Source material.
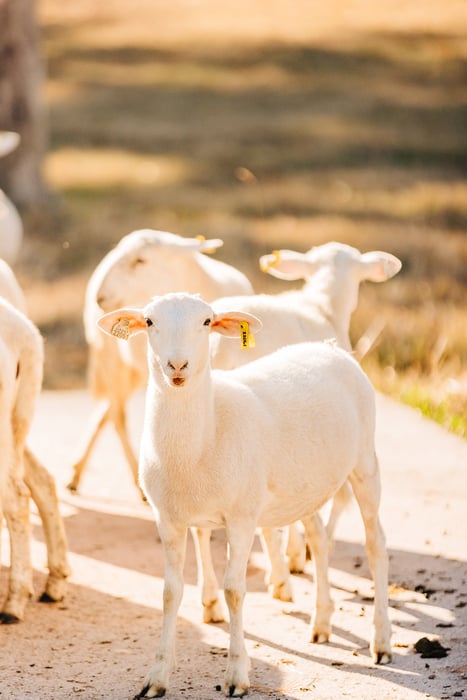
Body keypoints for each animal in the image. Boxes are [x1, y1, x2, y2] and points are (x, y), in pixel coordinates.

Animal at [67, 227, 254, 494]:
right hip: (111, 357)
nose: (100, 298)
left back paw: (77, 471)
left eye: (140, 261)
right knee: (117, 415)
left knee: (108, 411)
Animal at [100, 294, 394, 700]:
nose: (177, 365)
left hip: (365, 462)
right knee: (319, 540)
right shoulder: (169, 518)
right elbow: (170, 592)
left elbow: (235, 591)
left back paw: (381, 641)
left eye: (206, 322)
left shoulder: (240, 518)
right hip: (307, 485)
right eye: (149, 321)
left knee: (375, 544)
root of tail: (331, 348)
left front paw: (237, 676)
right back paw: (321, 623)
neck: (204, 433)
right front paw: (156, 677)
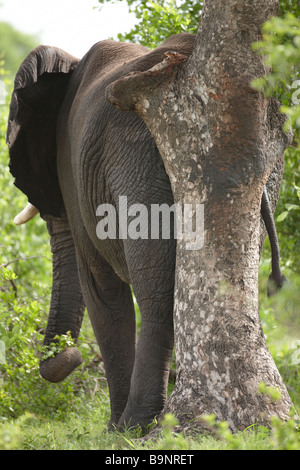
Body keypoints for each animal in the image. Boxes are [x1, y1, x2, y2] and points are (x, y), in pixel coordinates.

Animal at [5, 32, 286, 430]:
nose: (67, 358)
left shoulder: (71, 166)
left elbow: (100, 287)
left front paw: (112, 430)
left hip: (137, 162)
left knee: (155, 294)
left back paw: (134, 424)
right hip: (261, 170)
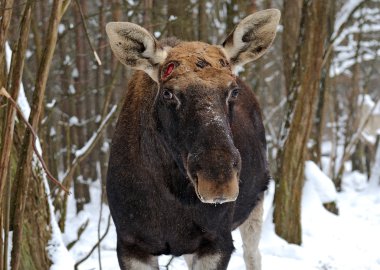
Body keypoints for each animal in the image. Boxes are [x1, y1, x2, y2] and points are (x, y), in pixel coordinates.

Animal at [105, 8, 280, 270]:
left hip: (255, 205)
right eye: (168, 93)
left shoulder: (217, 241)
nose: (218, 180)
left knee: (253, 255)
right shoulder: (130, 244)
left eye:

---

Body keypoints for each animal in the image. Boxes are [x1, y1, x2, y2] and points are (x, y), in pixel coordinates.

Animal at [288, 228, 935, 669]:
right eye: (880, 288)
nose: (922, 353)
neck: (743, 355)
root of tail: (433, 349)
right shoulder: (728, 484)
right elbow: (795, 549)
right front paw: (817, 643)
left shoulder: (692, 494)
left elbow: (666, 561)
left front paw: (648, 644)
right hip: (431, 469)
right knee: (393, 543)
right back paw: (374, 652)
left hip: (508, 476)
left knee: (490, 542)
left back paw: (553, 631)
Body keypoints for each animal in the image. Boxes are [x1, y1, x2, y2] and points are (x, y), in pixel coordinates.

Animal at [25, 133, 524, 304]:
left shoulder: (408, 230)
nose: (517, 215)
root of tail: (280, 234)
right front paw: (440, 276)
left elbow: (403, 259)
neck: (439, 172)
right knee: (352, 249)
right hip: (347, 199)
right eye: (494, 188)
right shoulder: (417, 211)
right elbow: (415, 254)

---

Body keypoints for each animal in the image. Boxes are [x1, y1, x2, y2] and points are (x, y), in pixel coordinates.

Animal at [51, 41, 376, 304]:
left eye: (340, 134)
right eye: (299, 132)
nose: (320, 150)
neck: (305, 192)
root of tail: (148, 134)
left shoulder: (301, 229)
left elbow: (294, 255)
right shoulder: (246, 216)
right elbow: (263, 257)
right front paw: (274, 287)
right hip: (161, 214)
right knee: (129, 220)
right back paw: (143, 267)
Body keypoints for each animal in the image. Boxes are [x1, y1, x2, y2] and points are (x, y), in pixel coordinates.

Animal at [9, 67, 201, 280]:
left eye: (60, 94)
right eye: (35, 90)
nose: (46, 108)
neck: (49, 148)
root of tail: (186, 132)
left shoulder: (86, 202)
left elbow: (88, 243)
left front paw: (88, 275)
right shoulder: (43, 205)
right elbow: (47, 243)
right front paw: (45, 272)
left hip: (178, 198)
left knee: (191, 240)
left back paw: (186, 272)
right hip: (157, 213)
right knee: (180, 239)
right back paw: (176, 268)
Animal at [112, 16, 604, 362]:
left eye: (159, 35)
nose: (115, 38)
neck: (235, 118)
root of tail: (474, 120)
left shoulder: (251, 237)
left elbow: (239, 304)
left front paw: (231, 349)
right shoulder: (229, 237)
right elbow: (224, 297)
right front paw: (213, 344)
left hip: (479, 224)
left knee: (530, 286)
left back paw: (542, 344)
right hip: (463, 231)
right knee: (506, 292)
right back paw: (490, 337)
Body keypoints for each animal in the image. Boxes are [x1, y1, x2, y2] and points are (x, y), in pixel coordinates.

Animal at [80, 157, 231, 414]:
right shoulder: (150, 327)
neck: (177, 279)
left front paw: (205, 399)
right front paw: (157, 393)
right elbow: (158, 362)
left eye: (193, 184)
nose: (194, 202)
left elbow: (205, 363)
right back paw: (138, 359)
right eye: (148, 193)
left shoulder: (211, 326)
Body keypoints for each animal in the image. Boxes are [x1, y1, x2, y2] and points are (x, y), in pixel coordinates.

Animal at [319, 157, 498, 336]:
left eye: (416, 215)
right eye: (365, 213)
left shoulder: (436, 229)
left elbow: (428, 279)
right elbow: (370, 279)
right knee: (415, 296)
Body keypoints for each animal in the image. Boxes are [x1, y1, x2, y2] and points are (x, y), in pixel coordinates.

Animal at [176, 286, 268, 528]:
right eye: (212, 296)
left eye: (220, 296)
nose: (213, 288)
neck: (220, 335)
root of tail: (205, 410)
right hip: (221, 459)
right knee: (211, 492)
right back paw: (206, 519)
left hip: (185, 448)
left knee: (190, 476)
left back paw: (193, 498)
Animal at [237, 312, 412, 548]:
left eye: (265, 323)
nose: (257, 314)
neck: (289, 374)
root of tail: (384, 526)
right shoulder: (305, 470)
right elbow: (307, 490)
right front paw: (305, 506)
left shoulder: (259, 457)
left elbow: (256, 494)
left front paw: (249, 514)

About this task. Out of the data above, set down the lines from the one with "left elbow: (239, 304)" to the one with "left front paw: (249, 514)", both included, exactly as written and with no additions.

Solution to this exercise.
left elbow: (239, 304)
left front paw: (231, 349)
right shoulder: (229, 237)
right elbow: (224, 297)
right front paw: (213, 344)
left hip: (479, 224)
left knee: (530, 286)
left back paw: (542, 344)
right hip: (463, 231)
right knee: (506, 292)
right back paw: (490, 337)
Body keypoints for each animal in the image. Boxes are [x1, y1, x2, y2] and points are (x, y), in pixel coordinates.

Animal at [80, 157, 231, 414]:
right shoulder: (150, 327)
neck: (177, 279)
left front paw: (205, 399)
right front paw: (157, 393)
right elbow: (158, 362)
left eye: (193, 184)
nose: (194, 202)
left elbow: (205, 363)
right back paw: (138, 359)
right eye: (148, 193)
left shoulder: (211, 326)
Body keypoints for each animal in the image. Boxes are [x1, y1, x2, y2] and points are (x, y), in pixel coordinates.

Animal at [319, 157, 498, 336]:
left eye: (416, 215)
right eye: (365, 213)
left shoulder: (436, 229)
left elbow: (428, 279)
right elbow: (370, 279)
right knee: (415, 296)
Body keypoints for each animal in the image. Boxes are [x1, y1, x2, y2] and points are (x, y), in pixel coordinates.

Animal at [176, 286, 268, 528]:
right eye: (212, 296)
left eye: (220, 296)
nose: (213, 288)
neck: (220, 335)
root of tail: (205, 410)
right hip: (221, 459)
right knee: (211, 492)
right back paw: (206, 519)
left hip: (185, 448)
left knee: (190, 476)
left back paw: (193, 498)
Animal at [237, 312, 412, 548]:
left eye: (265, 323)
nose: (257, 314)
neck: (289, 374)
root of tail: (384, 526)
right shoulder: (305, 470)
right elbow: (307, 490)
right front paw: (305, 506)
left shoulder: (259, 457)
left elbow: (256, 494)
left front paw: (249, 514)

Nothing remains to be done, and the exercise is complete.